* _Assignment_
Among the entries below, copy only the span from the line containing "Rendered at 1500 by 938 pixels." through the line containing "Rendered at 1500 by 844 pixels.". Do so exactly, and skip the pictures.
*** Input for this task Section Begins ***
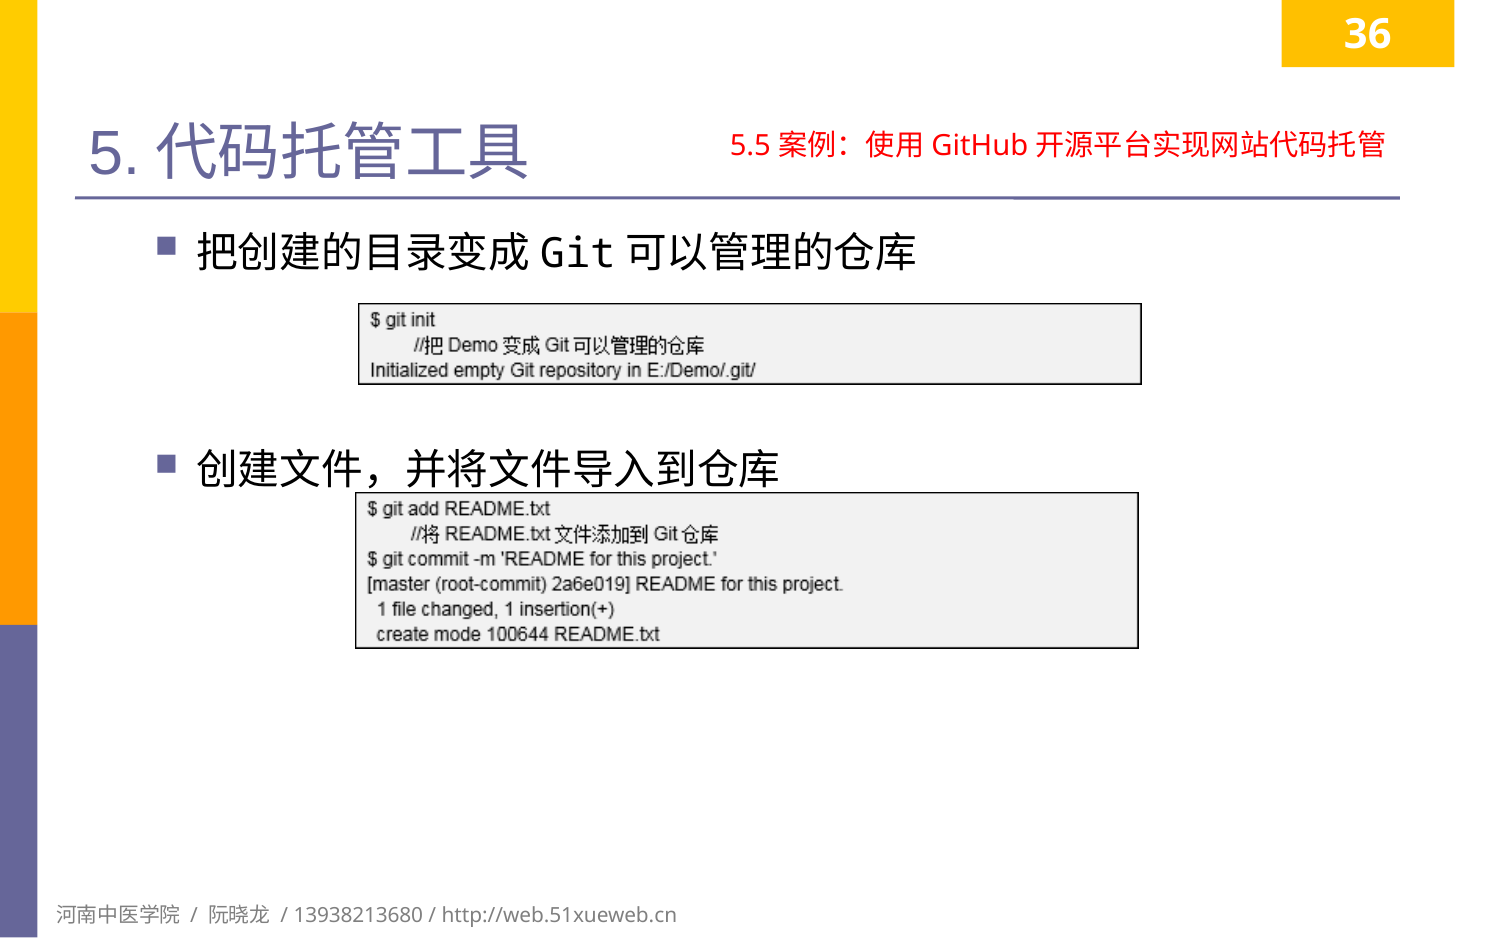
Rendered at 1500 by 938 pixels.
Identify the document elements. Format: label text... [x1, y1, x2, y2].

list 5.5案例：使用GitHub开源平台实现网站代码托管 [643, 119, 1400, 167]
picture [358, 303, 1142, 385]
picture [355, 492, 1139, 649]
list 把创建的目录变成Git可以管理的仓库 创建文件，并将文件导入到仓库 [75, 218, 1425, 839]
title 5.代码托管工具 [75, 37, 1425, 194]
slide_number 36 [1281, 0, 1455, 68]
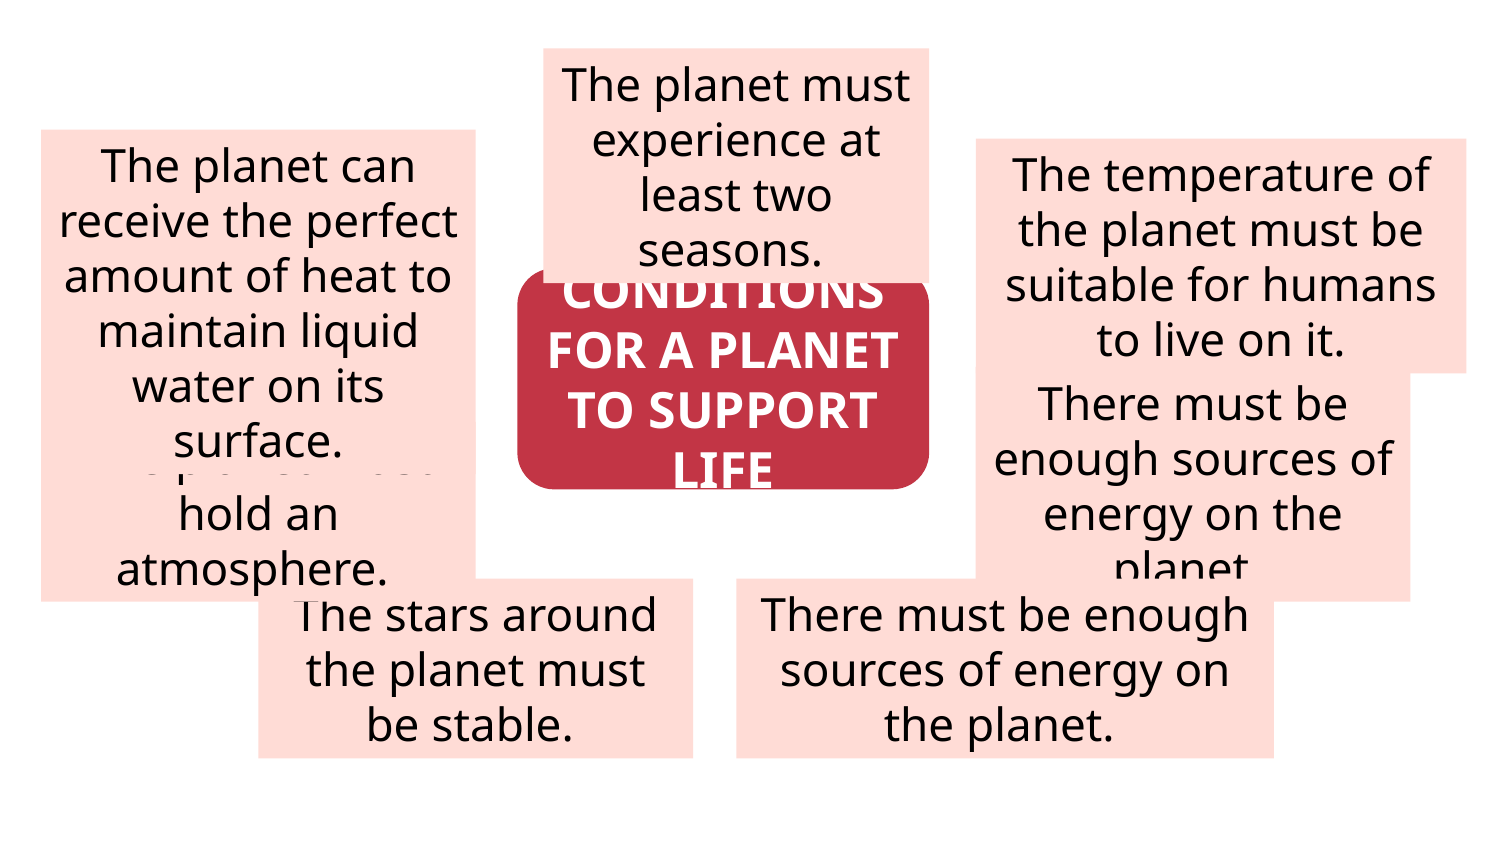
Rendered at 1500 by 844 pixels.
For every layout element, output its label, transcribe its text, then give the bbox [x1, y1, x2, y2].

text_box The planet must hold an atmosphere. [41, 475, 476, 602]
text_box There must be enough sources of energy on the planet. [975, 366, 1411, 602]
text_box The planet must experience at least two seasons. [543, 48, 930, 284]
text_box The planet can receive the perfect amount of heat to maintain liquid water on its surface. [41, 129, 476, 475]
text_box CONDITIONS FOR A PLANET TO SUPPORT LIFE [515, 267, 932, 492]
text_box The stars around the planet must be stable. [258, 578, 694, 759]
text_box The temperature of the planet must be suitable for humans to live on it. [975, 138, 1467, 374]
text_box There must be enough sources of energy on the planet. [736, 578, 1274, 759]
*** Input for this task Section Ends ***
*** Input for this task Section Begins ***
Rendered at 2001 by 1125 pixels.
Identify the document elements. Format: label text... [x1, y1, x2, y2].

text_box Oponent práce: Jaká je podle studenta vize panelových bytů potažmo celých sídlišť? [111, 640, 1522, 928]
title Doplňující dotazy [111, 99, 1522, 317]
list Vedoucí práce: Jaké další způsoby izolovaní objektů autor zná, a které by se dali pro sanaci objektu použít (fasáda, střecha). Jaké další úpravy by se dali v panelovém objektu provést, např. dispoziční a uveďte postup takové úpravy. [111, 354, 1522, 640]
*** Input for this task Section Ends ***
* _Answer to this exercise_
Rendered at 1500 by 938 pixels.
Identify the document elements. Format: label text... [x1, y1, x2, y2].

list 5.5案例：使用GitHub开源平台实现网站代码托管 [643, 119, 1400, 167]
picture [358, 303, 1142, 385]
picture [355, 492, 1139, 649]
list 把创建的目录变成Git可以管理的仓库 创建文件，并将文件导入到仓库 [75, 218, 1425, 839]
title 5.代码托管工具 [75, 37, 1425, 194]
slide_number 36 [1281, 0, 1455, 68]
Rendered at 1500 by 844 pixels.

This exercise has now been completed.